Algunas situaciones que pueden provocar un trauma infantil:

  • Violencia y/o acoso en el hogar o en el colegio.
  • Abusos sexuales y/o físicos.
  • Malos tratos.
  • Experiencias con desastres naturales como terremotos, fuego, inundaciones, etc.
  • Haber visto o estado inmerso en accidentes graves, o situaciones duras.
  • Problemas médicos.
  • Muerte o desaparición de un ser cercano.
  • Hechos relativamente insignificantes para un adulto pero que un niño percibe grave.
  • Otros.

Algunos síntomas de sufrir algún trauma durante la infancia son:

  • Cambio de carácter. Enfado. Irritabilidad.
  • Tristeza y desesperanza.
  • Confusión y dificultades para concentrarse.
  • Ansiedad y nerviosismo.
  • Miedos.
  • Bajo rendimiento escolar.
  • Quiere pasar desapercibido ante personas y situaciones.
  • Insomnio, pesadillas o dificultades para dormir.

Cada niño vive los acontecimientos de diferente manera, pero podemos señalar algunas razones/causas por las que una de sus vivencias puede convertirse en un hecho traumático:

  • Le ha llegado por sorpresa y representa un shock.
  • No estaba preparado para vivirlo.
  • Se ha sentido débil y desprotegido al no poder afrontarlo.
  • Ha ocurrido en repetidas ocasiones.
  • etc.

En definitiva, los niños tienen menos herramientas emocionales y de todo tipo para afrontar situaciones, lo que les provoca una indefensión difícil de asumir, es necesario dotar al niño de seguridad y confianza para analizar el hecho desencadenante y desmontarle para que no sea temido.

Duelo:

El duelo es el proceso psicológico que se produce a partir de una pérdida. Es la reacción frente a la pérdida de algo significativo, puede ser desde una persona, un animal, una cosa, una relación, etc. Es una emoción humana y universal, única y dolorosa y conduce a la necesidad de adaptarse a una nueva situación.

Hay que resaltar que el sentimiento de pérdida no sólo se manifiesta después de que ésta ocurre, también suele presentarse antes, como por ejemplo en el diagnóstico de una enfermedad terminal o en situaciones más triviales de la vida como el temor a perder algún objeto material o la amistad y el cariño de ciertas personas.

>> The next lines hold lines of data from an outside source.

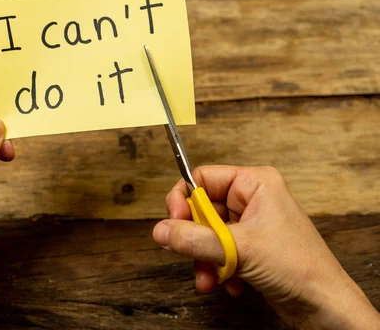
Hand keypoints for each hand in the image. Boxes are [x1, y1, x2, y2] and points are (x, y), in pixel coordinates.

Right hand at [152, 165, 379, 328]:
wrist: (324, 306)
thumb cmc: (299, 268)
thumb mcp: (239, 249)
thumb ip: (194, 239)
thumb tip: (160, 231)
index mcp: (255, 184)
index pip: (203, 178)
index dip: (184, 199)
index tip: (174, 222)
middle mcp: (252, 199)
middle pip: (202, 209)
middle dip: (195, 239)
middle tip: (191, 255)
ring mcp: (251, 224)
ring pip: (208, 234)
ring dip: (204, 259)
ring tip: (210, 279)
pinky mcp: (251, 246)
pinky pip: (219, 250)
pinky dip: (218, 268)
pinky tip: (229, 284)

Al contrario de lo que muchas personas piensan, no se debe ocultar la propia tristeza, porque entonces los niños podrían reprimir sus sentimientos y esto es insano. Es necesario expresar el dolor, pero de una forma correcta que conlleve un proceso satisfactorio.

¿Cómo actuar con un niño ante una pérdida?:

  • Explicar la perdida con términos comprensibles y reales.
  • Escuchar las inquietudes, temores y fantasías del niño.
  • Hacerle saber que no tiene la culpa.
  • Que se sienta seguro, explicarle que siempre habrá una persona adulta de confianza que le va a cuidar.
  • Explicarle que la situación no tiene por qué volver a suceder con otras personas, mascotas, cosas… la pérdida ha sucedido puntualmente.
  • Abrazarle, besarle, transmitirle todo el cariño posible.
  • Asegurarle que volverá a sentirse bien.

El duelo es un camino largo y sinuoso. Su meta no es el olvido, sino aprender a vivir con la pérdida. La capacidad de cargar con el dolor y la tristeza e irlos disminuyendo hasta lograr desprenderse de ellos, es la esencia de un duelo sano y normal.